VCP: Népszabadság Suspended For Purely Business Reasons

  • 18 Oct 2016 9:00 AM
VCP: Népszabadság Suspended For Purely Business Reasons
The decision to suspend publication of Hungarian daily Népszabadság was taken solely for business reasons, the head of Vienna Capital Partners, which owns the broadsheet’s publisher, said in an interview published in Austrian weekly Profil. “Népszabadság has only made losses for more than ten years.

Circulation numbers have dropped drastically because interest in the product gradually declined,” Heinrich Pecina told Profil. “Népszabadság accounts for about 10% of the revenue of [its publisher] Mediaworks, but the costs cut overall profit buy about 40%,” he added.

Pecina said Hungarian managers at Mediaworks had handled the situation badly and underestimated the reaction. He dismissed speculation of a political motive for lagging advertising. “The situation with the ads was difficult but by no means so extreme,” he said. Profil said Pecina had been ready to “gift” the paper to its then co-owner, the Socialist Party, in 2015 but they had rejected his offer.

“That the Socialist Party themselves didn’t have the courage to accept this suddenly-soimportant newspaper as a present says it all ... Nobody wants this newspaper,” he added. Pecina told Profil that a number of potential buyers both close to the opposition and to the government had made offers for Mediaworks and that he was considering pulling out of the company.

The paper’s editor-in-chief said in a statement that before signs of the paper’s closure became apparent, the publisher had neither attempted to create the conditions for improving its financial operations nor to work out a plan for its revamp.

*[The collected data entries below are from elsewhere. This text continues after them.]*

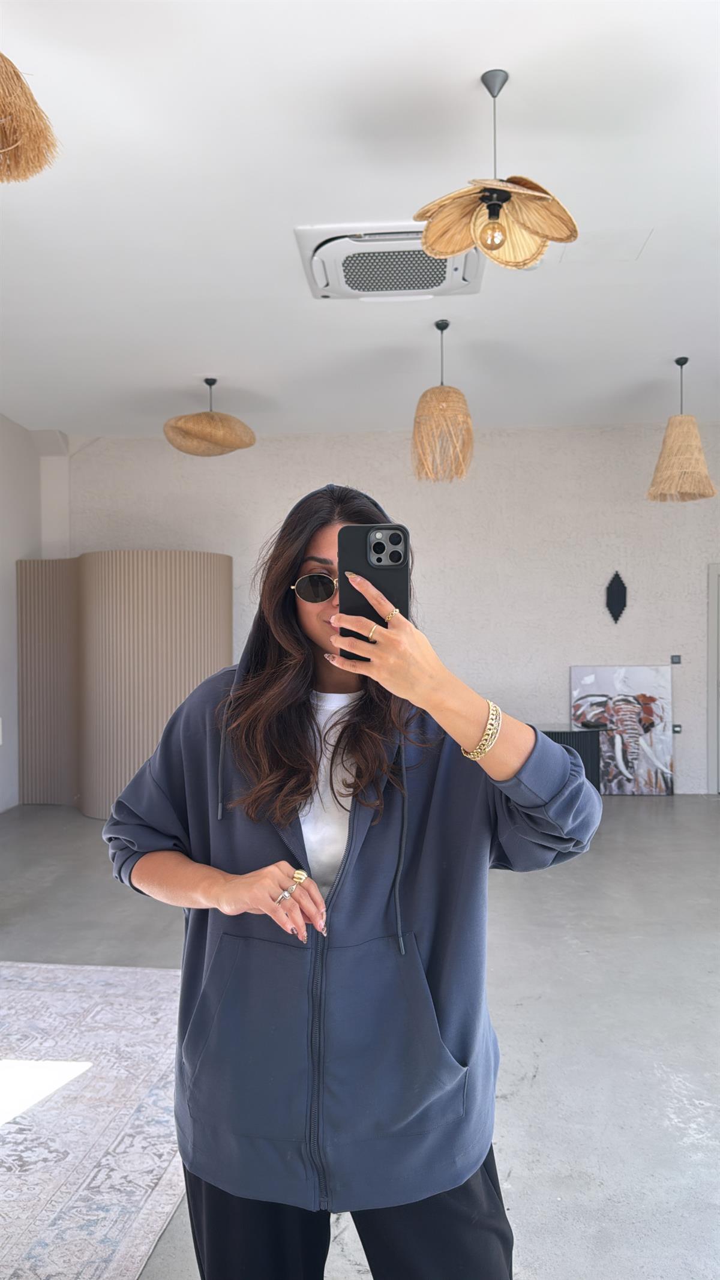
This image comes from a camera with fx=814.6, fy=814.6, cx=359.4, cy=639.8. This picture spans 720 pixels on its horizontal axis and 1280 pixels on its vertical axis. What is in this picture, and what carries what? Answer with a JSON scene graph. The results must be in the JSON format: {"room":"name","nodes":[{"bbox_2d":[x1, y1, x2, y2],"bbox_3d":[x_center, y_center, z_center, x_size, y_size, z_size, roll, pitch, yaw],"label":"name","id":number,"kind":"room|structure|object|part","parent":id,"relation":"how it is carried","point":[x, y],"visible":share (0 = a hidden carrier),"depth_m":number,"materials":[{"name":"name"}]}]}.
{"room":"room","nodes":[
{"label":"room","id":0,"kind":"room"},
{"bbox_2d":[0,414,71,813],"bbox_3d":[-3.322,-0.220,3.780,0.217,3.416,7.984,0,0,5],"label":"left wall","id":1,"kind":"structure","parent":0,"point":[5,424],"depth_m":6.95,"materials":[{"name":"white paint"}]},
{"bbox_2d":[0,0,719,438],"bbox_3d":[0.162,-1.949,3.063,7.910,0.132,9.052,0,0,5],"label":"ceiling","id":2,"kind":"structure","parent":0,"point":[465,70],"depth_m":3.52,"materials":[{"name":"white paint"}]},
{"bbox_2d":[0,52,58,182],"bbox_3d":[-1.009,-1.525,2.040,0.514,0.691,0.507,0,0,5],"label":"pendant lamp","id":3,"kind":"object","parent":2,"relation":"hanging from","point":[21,86],"visible":1,"depth_m":2.08,"materials":[{"name":"wicker"}]},
{"bbox_2d":[162,376,255,456],"bbox_3d":[-1.035,-1.581,5.624,0.639,0.559,0.633,0,0,5],"label":"pendant lamp","id":4,"kind":"object","parent":2,"relation":"hanging from","point":[197,417],"visible":1,"depth_m":5.48,"materials":[{"name":"wicker"}]},
{"bbox_2d":[295,222,484,300],"bbox_3d":[0.161,-1.837,4.003,0.915,0.119,0.767,0,0,5],"label":"air conditioner","id":5,"kind":"object","parent":2,"relation":"attached to","point":[444,262],"visible":0.85,"depth_m":3.91,"materials":[{"name":"white plastic"}]},
{"bbox_2d":[411,321,472,484],"bbox_3d":[0.477,-1.399,4.767,0.370,0.966,0.373,0,0,5],"label":"pendant lamp","id":6,"kind":"object","parent":2,"relation":"hanging from","point":[455,394],"visible":1,"depth_m":4.67,"materials":[{"name":"wicker"}]},
{"bbox_2d":[414,67,578,270],"bbox_3d":[0.447,-1.557,2.673,0.528,0.626,0.519,0,0,5],"label":"pendant lamp","id":7,"kind":"object","parent":2,"relation":"hanging from","point":[499,243],"visible":1,"depth_m":2.66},
{"bbox_3d":[0.438,-1.333,2.675,0.083,0.116,0.083,0,0,5],"label":"bulb","id":8,"kind":"part","parent":7,"relation":"part of","materials":[{"name":"glass"}]},
{"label":"shade","id":9,"kind":"part","parent":7,"relation":"part of","materials":[{"name":"beige wicker"}]},
{"bbox_2d":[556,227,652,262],"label":"access panel","id":10,"kind":"object","parent":2,"relation":"in","point":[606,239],"visible":0.93,"depth_m":3.94,"materials":[{"name":"white paint"}]},
{"bbox_2d":[646,357,718,501],"bbox_3d":[2.116,-1.411,5.388,0.441,0.954,0.441,0,0,5],"label":"pendant lamp","id":11,"kind":"object","parent":2,"relation":"hanging from","point":[684,456],"visible":0.99,"depth_m":5.30,"materials":[{"name":"wicker"}]},
{"bbox_2d":[0,798,719,1279],"bbox_3d":[0.266,1.493,2.905,8.599,0.115,8.970,0,0,5],"label":"floor","id":12,"kind":"structure","parent":0,"point":[540,1082],"depth_m":3.24,"materials":[{"name":"grey concrete"}]},
{"bbox_2d":[0,958,190,1279],"bbox_3d":[-1.526,1.439,2.049,2.432,0.013,2.977,0,0,5],"label":"rug","id":13,"kind":"object","parent":12,"relation":"on","point":[58,994],"visible":0.91,"depth_m":2.42,"materials":[{"name":"carpet"}]},
{"bbox_2d":[16,552,231,816],"bbox_3d":[-1.940,0.340,6.714,1.924,2.141,1.194,0,0,5],"label":"partition","id":14,"kind":"object","parent":12,"relation":"on","point":[92,813],"visible":0.75,"depth_m":6.39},
{"bbox_2d":[103,482,600,1279],"bbox_3d":[-0.023,0.587,1.556,0.835,1.748,0.659,0,0,5],"label":"woman","id":15,"kind":"object","parent":12,"relation":"on","point":[291,628],"visible":0.96,"depth_m":1.42},
{"bbox_2d":[339,521,409,651],"bbox_3d":[0.022,-0.086,1.288,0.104,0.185,0.206,0,0,5],"label":"smartphone","id":16,"kind":"object","parent":15,"relation":"in","point":[383,549],"visible":0.72,"depth_m":1.29,"materials":[{"name":"black plastic"}]},
{"bbox_2d":[541,723,603,791],"bbox_3d":[1.684,1.078,6.938,0.708,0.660,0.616,0,0,5],"label":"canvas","id":17,"kind":"object","parent":12,"relation":"on","point":[586,758],"visible":0.33,"depth_m":6.73,"materials":[{"name":"black"}]},
{"bbox_2d":[570,664,674,795],"bbox_3d":[2.331,0.809,7.234,0.875,1.168,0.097,0,0,5],"label":"painting","id":18,"kind":"object","parent":12,"relation":"on","point":[611,683],"visible":0.91,"depth_m":7.20},
{"bbox_2d":[58,420,719,794],"bbox_3d":[0.932,-0.247,7.522,7.966,3.312,0.224,0,0,5],"label":"back wall","id":19,"kind":"structure","parent":0,"point":[239,551],"depth_m":7.39,"materials":[{"name":"white paint"}]},
{"bbox_2d":[605,570,627,621],"bbox_3d":[2.347,-0.389,7.448,0.210,0.496,0.065,0,0,5],"label":"wall ornament","id":20,"kind":"object","parent":19,"relation":"attached to","point":[615,614],"visible":0.99,"depth_m":7.43,"materials":[{"name":"black"}]},
{"bbox_2d":[670,654,681,664],"bbox_3d":[2.734,0.169,7.032,0.105,0.087,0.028,0,0,5],"label":"wall switch","id":21,"kind":"object","parent":19,"relation":"attached to","point":[677,661],"visible":0.98,"depth_m":7.03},
{"bbox_2d":[672,723,682,733],"bbox_3d":[2.770,0.774,7.118,0.089,0.095,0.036,0,0,5],"label":"wall socket","id":22,"kind":"object","parent":19,"relation":"attached to","point":[677,730],"visible":0.84,"depth_m":7.11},
{"bbox_2d":[708,562,719,793],"bbox_3d":[3.677,0.382,7.286,1.156,2.120,0.239,0,0,5],"label":"door","id":23,"kind":"structure","parent":19,"relation":"in","point":[714,656],"depth_m":7.29,"materials":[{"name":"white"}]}
]}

András Murányi said that Népszabadság had been Hungary’s largest circulation daily and the country’s newspaper of record. He added that in the past few years the paper had suffered the smallest printrun decline.

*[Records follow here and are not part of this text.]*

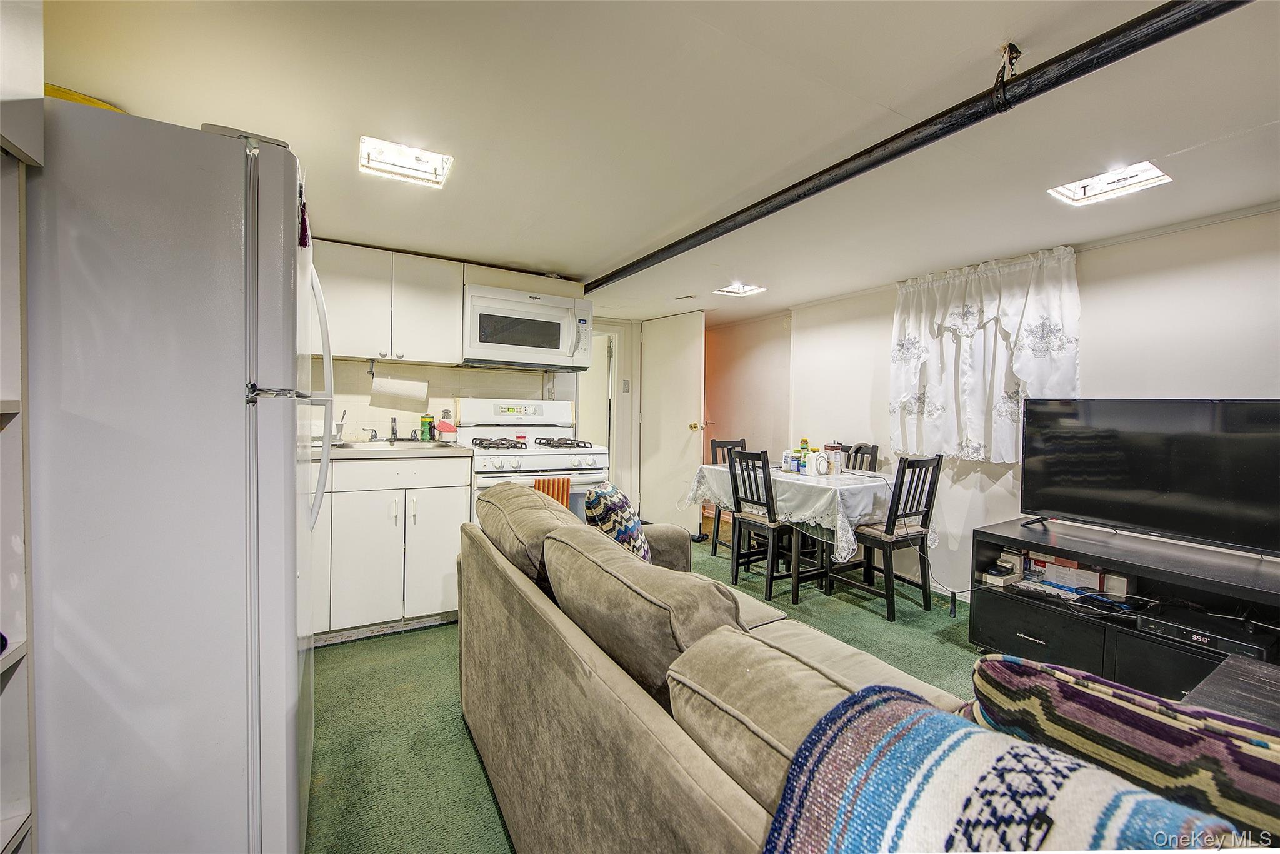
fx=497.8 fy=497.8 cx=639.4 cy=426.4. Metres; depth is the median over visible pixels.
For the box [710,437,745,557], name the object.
dining chair
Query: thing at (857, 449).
dining chair
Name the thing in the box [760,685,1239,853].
throw blanket
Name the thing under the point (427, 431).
green can
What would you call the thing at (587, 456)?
gas stove
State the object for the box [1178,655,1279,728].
coffee table
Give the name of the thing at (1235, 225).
right wall
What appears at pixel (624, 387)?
light switch
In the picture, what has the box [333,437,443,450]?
sink
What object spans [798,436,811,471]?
bottle
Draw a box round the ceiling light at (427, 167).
[357,135,451,187]
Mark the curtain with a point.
(1008, 387)
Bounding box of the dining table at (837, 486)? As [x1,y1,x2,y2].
[688,458,913,600]
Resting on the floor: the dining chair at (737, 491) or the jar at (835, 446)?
the dining chair at (737, 491)
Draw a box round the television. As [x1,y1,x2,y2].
[1016,396,1279,556]
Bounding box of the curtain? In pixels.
[888,243,1083,461]
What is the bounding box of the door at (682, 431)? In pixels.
[639,310,706,536]
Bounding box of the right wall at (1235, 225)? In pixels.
[718,206,1279,601]
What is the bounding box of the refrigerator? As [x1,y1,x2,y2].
[25,96,330,853]
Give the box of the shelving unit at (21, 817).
[0,0,41,853]
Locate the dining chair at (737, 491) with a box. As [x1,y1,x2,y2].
[726,446,822,605]
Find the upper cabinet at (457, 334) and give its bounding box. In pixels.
[314,238,461,366]
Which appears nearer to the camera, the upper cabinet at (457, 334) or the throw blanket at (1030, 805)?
the throw blanket at (1030, 805)
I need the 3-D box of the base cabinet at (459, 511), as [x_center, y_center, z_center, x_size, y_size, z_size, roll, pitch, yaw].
[-1.552,0.608,2.713,1.111,0.904,0.610,0,2,-31]
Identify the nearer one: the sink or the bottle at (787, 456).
the sink
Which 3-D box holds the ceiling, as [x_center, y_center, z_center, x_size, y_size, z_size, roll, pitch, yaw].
[0.418,-1.021,2.118,4.759,0.103,5.980,0,2,-31]
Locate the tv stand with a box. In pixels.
[965,516,1279,701]
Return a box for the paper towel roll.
[370,372,428,405]
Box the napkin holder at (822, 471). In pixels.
[806,450,828,476]
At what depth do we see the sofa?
0.97 m
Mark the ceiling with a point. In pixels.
(552, 257)
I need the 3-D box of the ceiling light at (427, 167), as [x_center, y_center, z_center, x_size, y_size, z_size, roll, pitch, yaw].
[-0.876,-0.995,1.845,0.287,0.066,0.293,0,2,-31]
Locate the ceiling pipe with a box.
[580,0,1247,291]
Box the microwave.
[463,283,594,370]
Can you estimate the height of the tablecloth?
0.720 m
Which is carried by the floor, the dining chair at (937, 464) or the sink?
the dining chair at (937, 464)
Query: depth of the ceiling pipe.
1.39 m
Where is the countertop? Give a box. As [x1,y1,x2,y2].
[313,438,469,458]
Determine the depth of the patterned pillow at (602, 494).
1.83 m
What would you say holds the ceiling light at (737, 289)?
attached to the ceiling
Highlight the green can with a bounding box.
[419,414,434,440]
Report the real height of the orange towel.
0.326 m
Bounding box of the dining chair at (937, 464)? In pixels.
[827,451,943,620]
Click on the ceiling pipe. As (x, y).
(877, 162)
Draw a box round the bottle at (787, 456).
[781,450,797,472]
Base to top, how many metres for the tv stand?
0.576 m
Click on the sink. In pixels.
(359, 444)
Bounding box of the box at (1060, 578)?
[1027,553,1101,591]
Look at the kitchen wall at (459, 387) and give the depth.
3.41 m
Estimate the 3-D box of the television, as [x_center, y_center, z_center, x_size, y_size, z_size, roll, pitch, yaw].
[2.243,0.203,2.145,0.293,0.634,1.026,0,2,-31]
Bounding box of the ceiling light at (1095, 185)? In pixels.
[1047,160,1172,205]
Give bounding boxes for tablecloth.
[683,459,911,569]
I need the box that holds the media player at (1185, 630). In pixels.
[1134,603,1273,657]
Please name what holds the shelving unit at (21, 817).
on the floor
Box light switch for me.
[621,378,630,391]
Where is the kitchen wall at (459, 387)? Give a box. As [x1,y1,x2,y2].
[309,243,589,445]
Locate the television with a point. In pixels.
(1100, 509)
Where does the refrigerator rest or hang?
on the floor
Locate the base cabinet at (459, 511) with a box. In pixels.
[310,451,471,643]
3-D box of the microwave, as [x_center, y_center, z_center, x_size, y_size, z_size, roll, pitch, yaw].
[-0.739,-0.613,3.256,0.789,0.450,0.458,0,2,-31]
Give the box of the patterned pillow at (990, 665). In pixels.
[963,653,1279,843]
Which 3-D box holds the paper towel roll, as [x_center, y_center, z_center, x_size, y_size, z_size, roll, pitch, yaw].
[-1.402,-0.220,2.923,0.304,0.176,0.127,0,2,-31]
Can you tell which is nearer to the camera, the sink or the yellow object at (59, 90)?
the yellow object at (59, 90)
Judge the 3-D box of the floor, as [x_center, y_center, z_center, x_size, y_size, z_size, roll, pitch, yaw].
[0.489,1.177,1.829,4.791,0.096,6.255,0,2,-31]
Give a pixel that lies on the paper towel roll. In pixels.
(397, 389)
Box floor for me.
[308,531,978,853]
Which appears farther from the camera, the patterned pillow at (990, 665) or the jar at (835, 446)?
the jar at (835, 446)
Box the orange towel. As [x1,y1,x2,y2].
[532,475,570,506]
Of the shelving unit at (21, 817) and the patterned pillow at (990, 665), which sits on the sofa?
the patterned pillow at (990, 665)
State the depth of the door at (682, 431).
4.74 m
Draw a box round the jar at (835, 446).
[823,442,843,474]
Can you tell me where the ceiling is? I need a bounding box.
[30,0,1279,320]
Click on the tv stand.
(1048, 640)
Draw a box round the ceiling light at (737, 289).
[713,281,767,296]
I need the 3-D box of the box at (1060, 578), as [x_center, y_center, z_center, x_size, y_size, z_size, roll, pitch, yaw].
[2.089,0.700,2.448,0.174,0.113,0.269,0,2,-31]
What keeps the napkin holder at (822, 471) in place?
on the tablecloth
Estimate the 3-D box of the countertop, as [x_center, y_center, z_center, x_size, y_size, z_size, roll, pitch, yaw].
[-1.655,0.121,2.704,1.399,0.040,0.689,0,2,-31]
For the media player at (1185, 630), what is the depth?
1.89 m
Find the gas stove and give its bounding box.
[455,398,606,521]
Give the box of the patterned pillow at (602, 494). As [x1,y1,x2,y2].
[581,480,649,561]
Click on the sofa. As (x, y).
(705, 780)
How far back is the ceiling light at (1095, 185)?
1.94 m
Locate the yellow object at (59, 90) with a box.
[43,83,125,111]
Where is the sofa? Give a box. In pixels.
[443,485,958,853]
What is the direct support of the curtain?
attached to the right wall at (1235, 225)
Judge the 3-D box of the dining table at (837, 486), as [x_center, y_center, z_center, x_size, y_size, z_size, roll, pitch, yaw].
[1.103,0.699,3.502,0.950,0.721,1.293,0,2,-31]
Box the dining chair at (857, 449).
[841,441,879,472]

On the subject of the paper’s financial losses, he said that its previous owner, Ringier, had used Népszabadság’s reserves of 2.4 billion forints (EUR 7.8m) to spend on its print and distribution acquisitions up to 2004.

He added that advertising revenues were a large factor in rackedup losses “barely of around one million euros”.

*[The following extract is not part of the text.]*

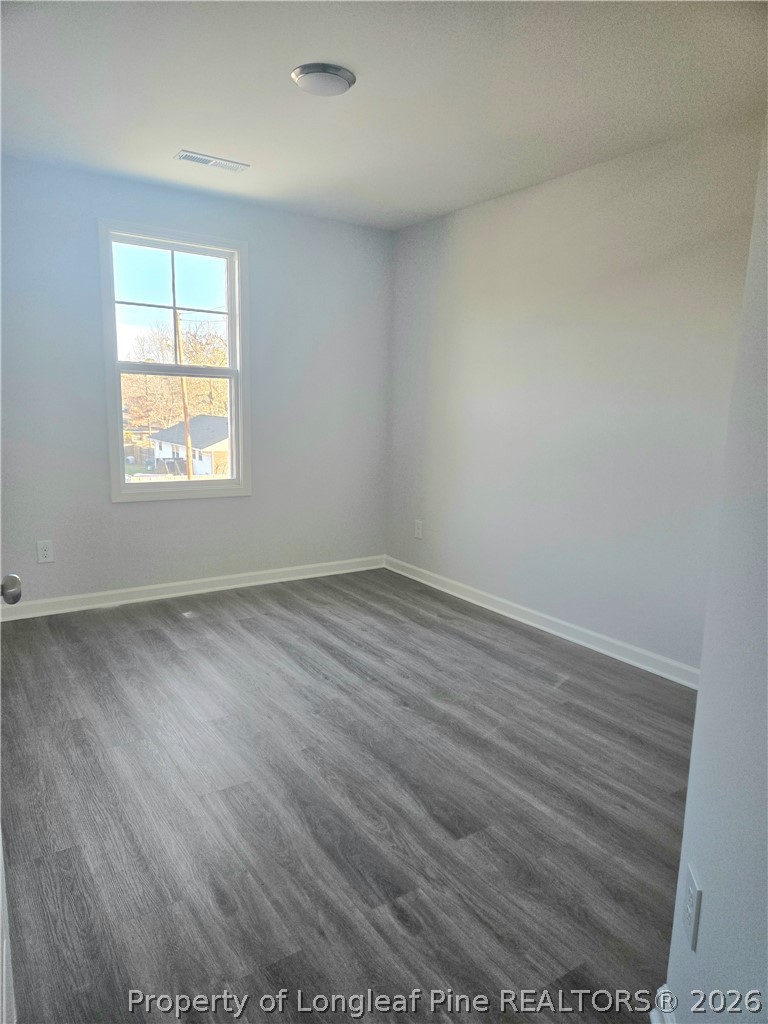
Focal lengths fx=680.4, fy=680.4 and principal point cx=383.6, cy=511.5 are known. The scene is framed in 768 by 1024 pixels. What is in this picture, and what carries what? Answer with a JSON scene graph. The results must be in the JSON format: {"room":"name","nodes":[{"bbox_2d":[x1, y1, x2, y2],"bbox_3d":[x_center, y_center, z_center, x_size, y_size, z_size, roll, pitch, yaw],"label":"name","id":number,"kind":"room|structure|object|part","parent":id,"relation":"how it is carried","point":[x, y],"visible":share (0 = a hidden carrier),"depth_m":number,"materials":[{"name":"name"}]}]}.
{"room":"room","nodes":[
{"label":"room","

The owner and management could have come to a responsible decision had they communicated with the paper’s leadership concerning how future operations should be conceived and how much time would be needed to work out a new operating plan.

This did not happen, Murányi said. In talks on the paper’s finances, the editorship offered to give up a large portion of its October allowances to ensure a continued presence on the market while opening the opportunity to work out the basis of a new form of operations.

There was no response to this offer, he added.